— Договоренности Ле-Туке[636], лейтенант. Согласно тексту, граница Англии располагается во Франции, в Кале, а не в Дувре. И британцы дорого платят за то, чтобы ничего не менялось. Например, совсем недавно они выдали больше двадцати миллионов евро только за то, чтобы целиком восстановить все заграждение из колючей проволоки, защищающее национальную скоростную магистраль и автотрассу от нападений мигрантов.
— Это лишено смысла.
— Увы. Беженцы спасаются из воюющей страны, куда, разумеется, их нельзя отослать, но, с другой стороны, им мешают уехать туда, куда они хотят. Скажем так: ситуация тупиковая.

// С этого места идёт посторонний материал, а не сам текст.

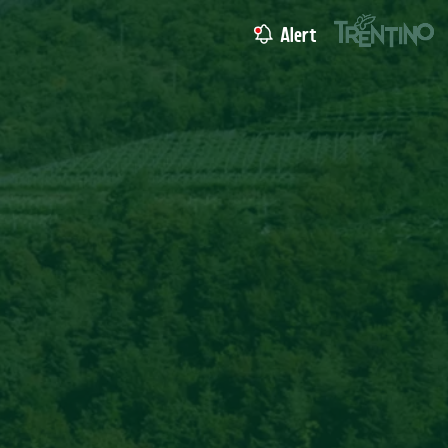
Alert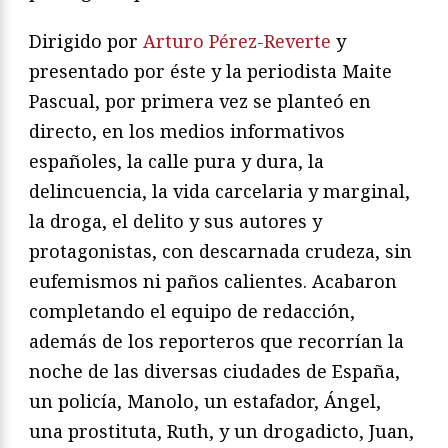
Dirigido por
Arturo Pérez-Reverte
y
presentado por éste y la periodista Maite
Pascual, por primera vez se planteó en
directo, en los medios informativos
españoles, la calle pura y dura, la
delincuencia, la vida carcelaria y marginal,
la droga, el delito y sus autores y
protagonistas, con descarnada crudeza, sin
eufemismos ni paños calientes. Acabaron
completando el equipo de redacción,
además de los reporteros que recorrían la
noche de las diversas ciudades de España,
un policía, Manolo, un estafador, Ángel,
una prostituta, Ruth, y un drogadicto, Juan,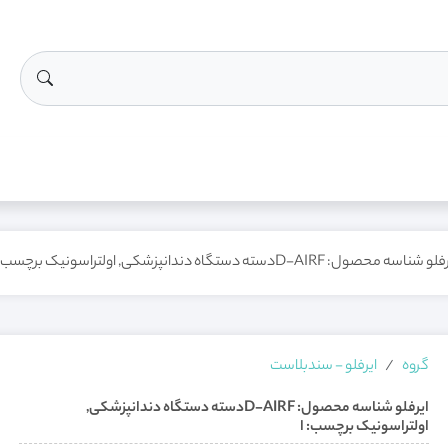
 شناسه محصول: D-AIRFدسته دستگاه دندانپزشکی, اولتراسونیک برچسب: ا
گروه
ایرفلو - سندبلاست
ایرفلو شناسه محصول: D-AIRFدسته دستگاه دندانپزشکی,
اولتراسونیک برچسب: ا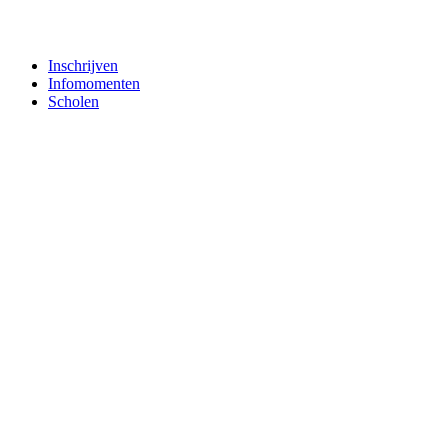
Inschrijven
Infomomenten
Scholen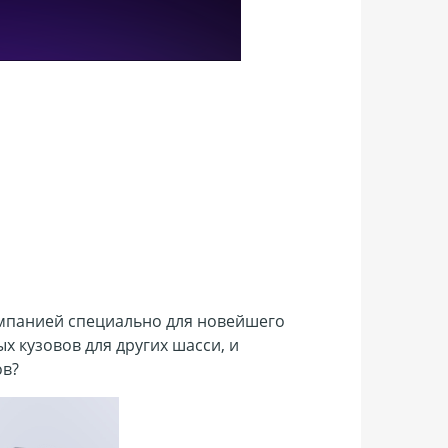
мпанией специально для новейшего
 кузовов для других шасси, и
ов?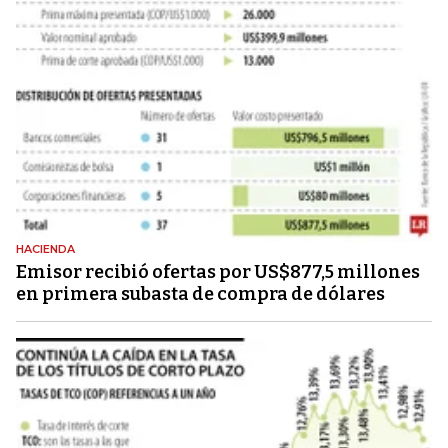
HACIENDA
Emisor recibió ofertas por US$877,5 millones
en primera subasta de compra de dólares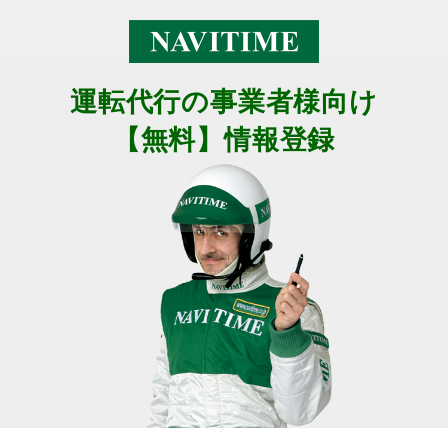
運転代行の事業者様向け
【無料】情報登録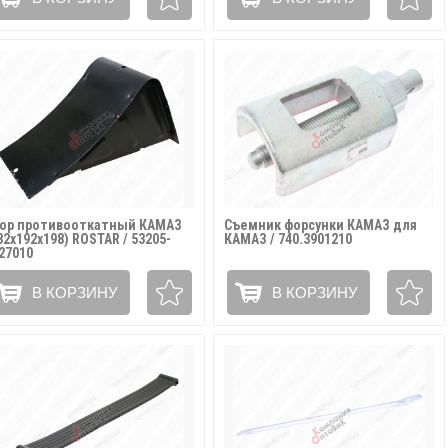
ор противооткатный КАМАЗ
Съемник форсунки КАМАЗ для
82х192х198) ROSTAR / 53205-
КАМАЗ / 740.3901210
27010
В КОРЗИНУ
В КОРЗИНУ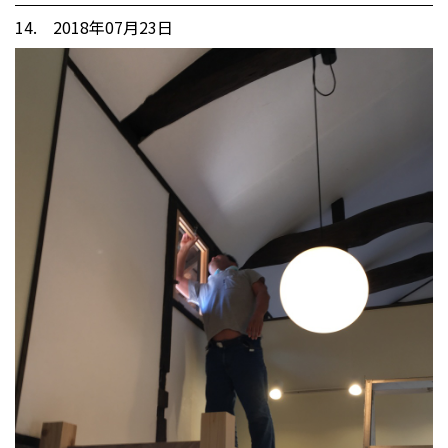
14. 2018年07月23日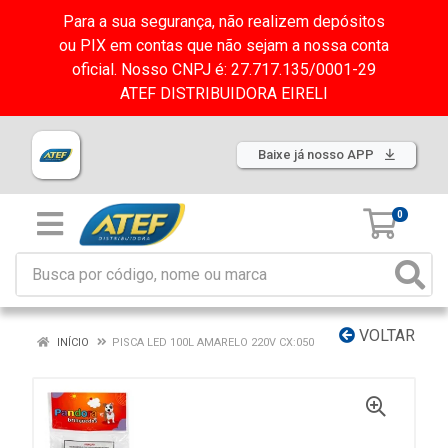
Para a sua segurança, não realizem depósitos
ou PIX em contas que não sejam a nossa conta
oficial. Nosso CNPJ é: 27.717.135/0001-29
ATEF DISTRIBUIDORA EIRELI
Baixe já nosso APP
0
VOLTAR
INÍCIO
PISCA LED 100L AMARELO 220V CX:050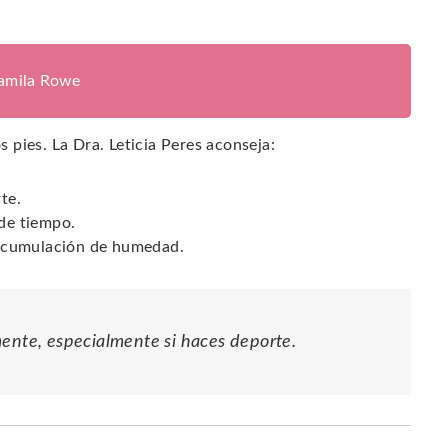
jamila Rowe
s pies. La Dra. Leticia Peres aconseja:
te.
 de tiempo.
a acumulación de humedad.
mente, especialmente si haces deporte.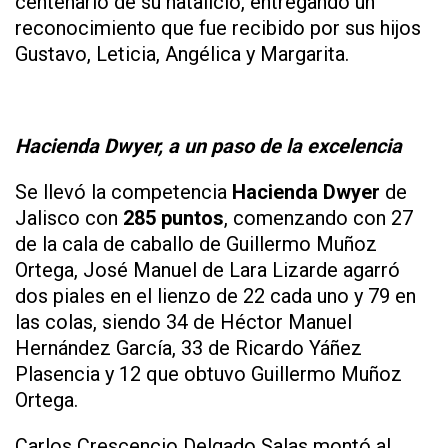
centenario de su natalicio, entregando un
reconocimiento que fue recibido por sus hijos
Gustavo, Leticia, Angélica y Margarita.
Hacienda Dwyer, a un paso de la excelencia
Se llevó la competencia
Hacienda Dwyer
de
Jalisco con
285 puntos
, comenzando con 27
de la cala de caballo de Guillermo Muñoz
Ortega, José Manuel de Lara Lizarde agarró
dos piales en el lienzo de 22 cada uno y 79 en
las colas, siendo 34 de Héctor Manuel
Hernández García, 33 de Ricardo Yáñez
Plasencia y 12 que obtuvo Guillermo Muñoz
Ortega.
Carlos Crescencio Delgado Salas montó al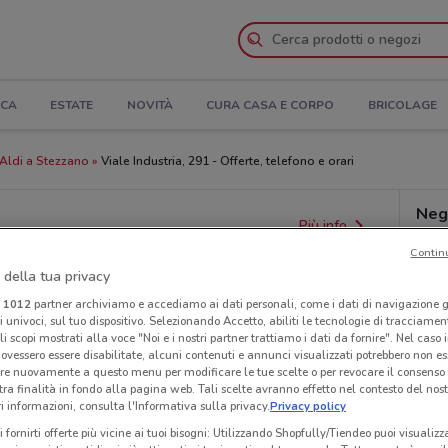
ICA
ESTATE
NOVITÀ
CURA CASA E CORPO
BRICOLAGE
Aldi a Stezzano
Viale Industria, 291 - Offerte, telefono e orari
Neg
Più info
Contin
 della tua privacy
i
1012
partner archiviamo e accediamo ai dati personali, come i dati di navigazione g
ri univoci, sul tuo dispositivo. Selezionando Accetto, abiliti le tecnologie di tracciame
li scopi mostrati alla voce "Noi e i nostri partner trattiamo i dati da fornire". Nel caso 
ovessero essere disabilitate, alcuni contenuti e annunci visualizzati potrebbero non ess
re nuovamente a questo menu per modificare le tue scelte o per revocare il consenso
tra finalità in fondo alla pagina web. Tali scelte avranno effetto nel contesto del nost
 informazioni, consulta l'Informativa sulla privacy.
Privacy policy
i fornirti offerte più vicine ai tuoi bisogni: Utilizzando Shopfully/Tiendeo puoi visualizz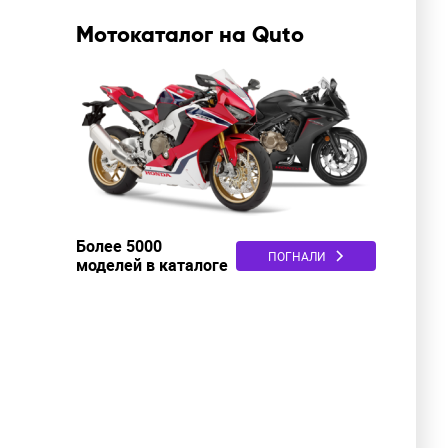
Мотокаталог на Quto
Более 5000
ПОГНАЛИ
моделей в каталоге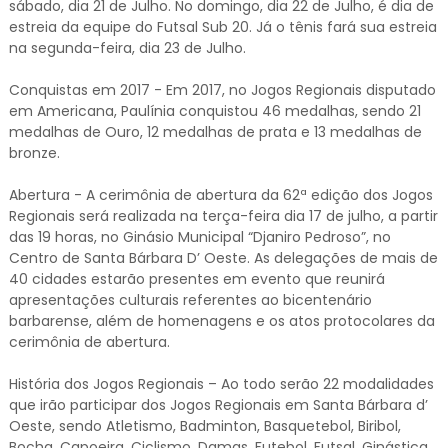
sábado, dia 21 de Julho. No domingo, dia 22 de Julho, é dia de
estreia da equipe do Futsal Sub 20. Já o tênis fará sua estreia
na segunda-feira, dia 23 de Julho.
Conquistas em 2017 - Em 2017, no Jogos Regionais disputado
em Americana, Paulínia conquistou 46 medalhas, sendo 21
medalhas de Ouro, 12 medalhas de prata e 13 medalhas de
bronze.
Abertura - A cerimônia de abertura da 62ª edição dos Jogos
Regionais será realizada na terça-feira dia 17 de julho, a partir
das 19 horas, no Ginásio Municipal “Djaniro Pedroso”, no
Centro de Santa Bárbara D’ Oeste. As delegações de mais de
40 cidades estarão presentes em evento que reunirá
apresentações culturais referentes ao bicentenário
barbarense, além de homenagens e os atos protocolares da
cerimônia de abertura.
História dos Jogos Regionais – Ao todo serão 22 modalidades
que irão participar dos Jogos Regionais em Santa Bárbara d’
Oeste, sendo Atletismo, Badminton, Basquetebol, Biribol,
Bocha, Capoeira, Ciclismo, Damas, Futebol, Futsal, Ginástica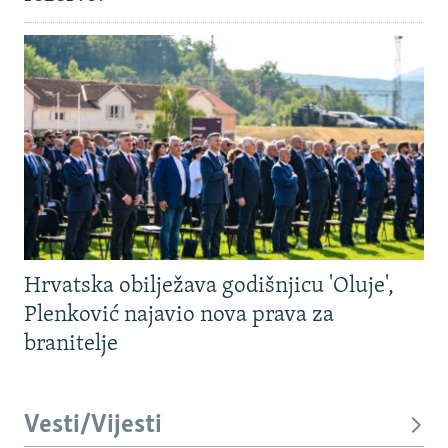
Hrvatska obilježava godišnjicu 'Oluje',
Plenković najavio nova prava za
branitelje
Vesti/Vijesti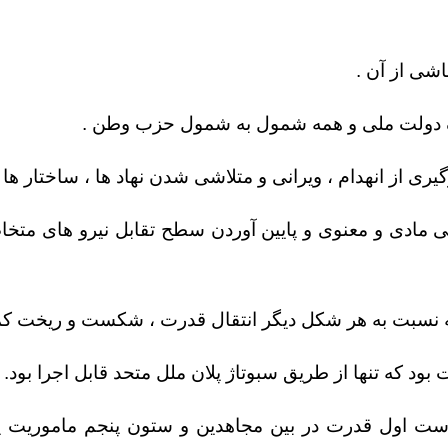
شی از آن .
یک دولت ملی و همه شمول به شمول حزب وطن .
از انهدام ، ویرانی و متلاشی شدن نهاد ها ، ساختار ها و
 مادی و معنوی و پایین آوردن سطح تقابل نیرو های متخاص
 که نسبت به هر شکل دیگر انتقال قدرت ، شکست و ریخت کم
ود که تنها از طریق سبوتاژ پلان ملل متحد قابل اجرا بود.
دست اول قدرت در بین مجاهدین و ستون پنجم ماموریت 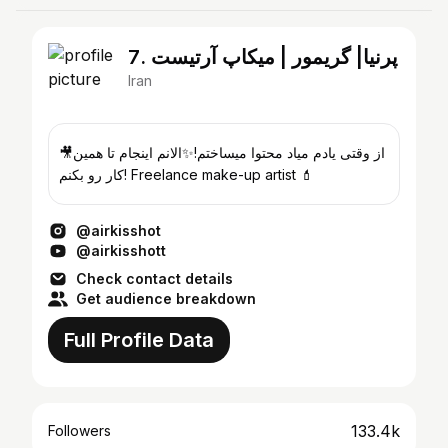
7. پرنیا| گریمور | میکاپ آرتیست
Iran
🎥از وقتی یادم میاد محتوا میساختم!✨️الانم اینجام تا همین
کار رو بکنم! Freelance make-up artist 💄
@airkisshot
@airkisshott
Check contact details
Get audience breakdown
Full Profile Data
133.4k
Followers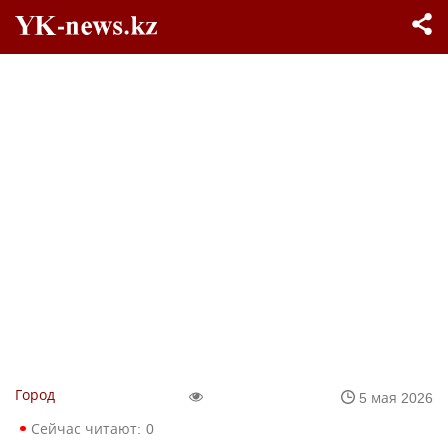
Город
5 мая 2026
Сейчас читают:
0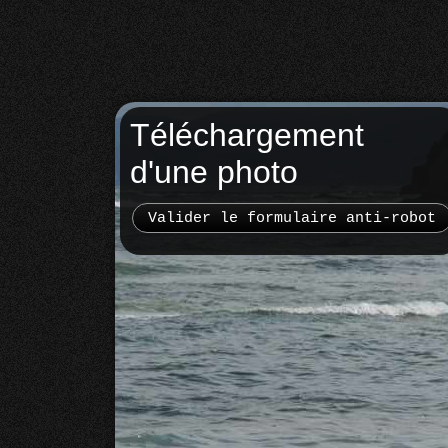
Téléchargement
d'une photo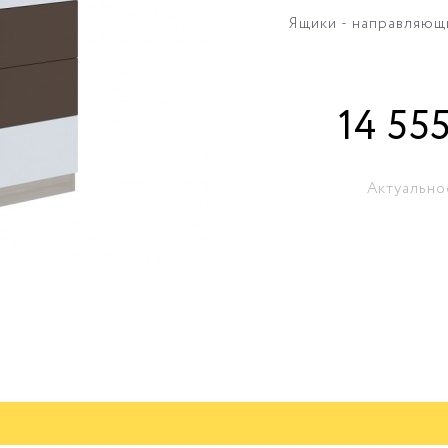
Ящики - направляющ
14 55
Актуально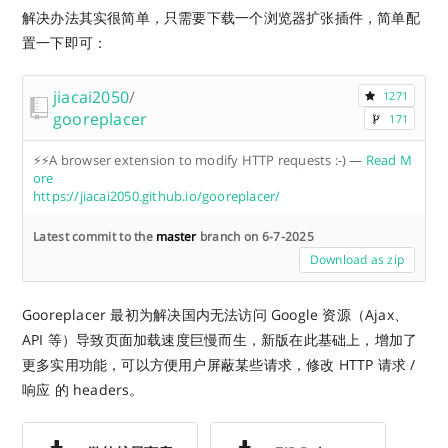
解决办法其实很简单，只需要下载一个浏览器扩张插件，简单配
置一下即可：
jiacai2050
/
1271
gooreplacer
171
⚡️⚡️A browser extension to modify HTTP requests :-)
—
Read M
ore
https://jiacai2050.github.io/gooreplacer/
Latest commit to the
master
branch on 6-7-2025
Download as zip
Gooreplacer 最初为解决国内无法访问 Google 资源（Ajax、
API 等）导致页面加载速度巨慢而生，新版在此基础上，增加了
更多实用功能，可以方便用户屏蔽某些请求，修改 HTTP 请求 /
响应 的 headers。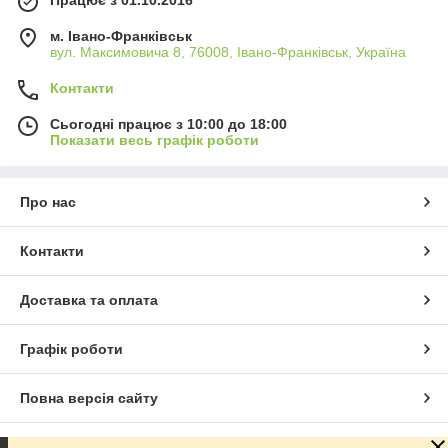
м. Івано-Франківськ
вул. Максимовича 8, 76008, Івано-Франківськ, Україна
Контакти
Сьогодні працює з 10:00 до 18:00
Показати весь графік роботи
Про нас
Контакти
Доставка та оплата
Графік роботи
Повна версія сайту
Сайт створено на маркетплейсі
Prom.ua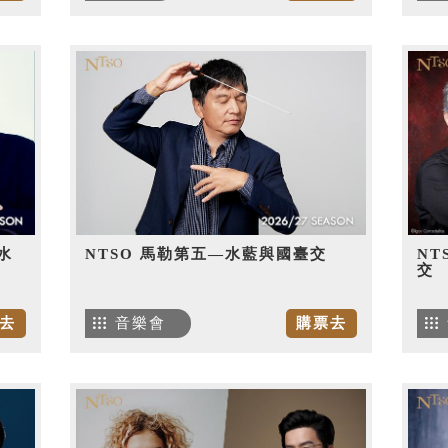
水
NTSO 馬勒第五—水藍與國臺交
NT
交
去
音樂會
購票去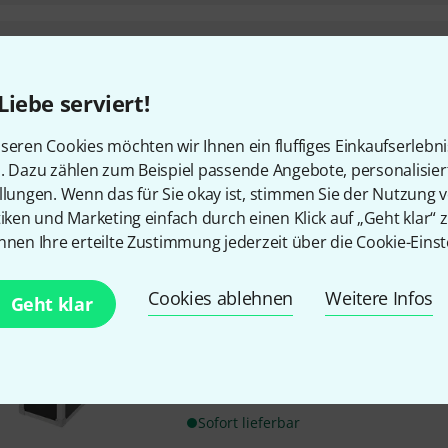
Ape Labs
Marvel - Tourbox
Box passend für bis zu 4 Ape L
Liebe serviert!
Flood) und Zubehör
Geräte können in der Tourbox 
seren Cookies möchten wir Ihnen ein fluffiges Einkaufserlebn
transportiert werden
n. Dazu zählen zum Beispiel passende Angebote, personalisie
eingebautes Netzteil und Bod
llungen. Wenn das für Sie okay ist, stimmen Sie der Nutzung 
Auf Anfrage
tiken und Marketing einfach durch einen Klick auf „Geht klar“ z
nnen Ihre erteilte Zustimmung jederzeit über die Cookie-Einst
Ape Labs
ApeStick 4 - Tourcase 
Cookies ablehnen
Weitere Infos
Geht klar
passend für 10x Ape Labs ApeS
mit eingebauter Ladetechnik
Farbe: Schwarz
Sofort lieferbar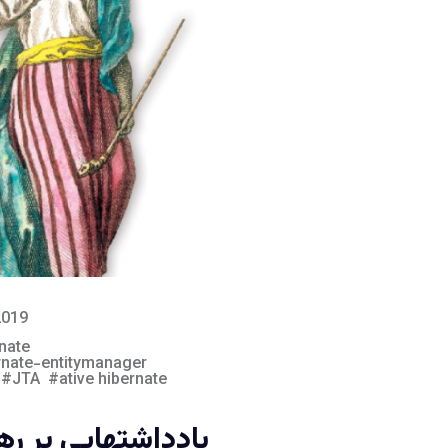
2019
nate
rnate-entitymanager
JTA
ative hibernate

Бастьен сегодня уже второй раз слышал это выражение, и вызванное утром смутное ощущение конкретизировалось.
— Вы верите в призраки, Пассаро?
— Никогда над этим не задумывался. Вы имеете в виду духов, которые населяют дома?
— Точно. Застрявшие между жизнью земной и небесной. Будто зависшие между двумя мирами. Да, эти беженцы наводят меня на мысль о душах между двух миров.
Пассаро тоже приходило в голову нечто подобное, но он не сумел подобрать верного выражения. Слова Бастьена его взбудоражили.
— Не слишком задумывайтесь, лейтенант. Это плохая идея. Наша работа делается на задержке дыхания. Старайтесь не дышать под водой.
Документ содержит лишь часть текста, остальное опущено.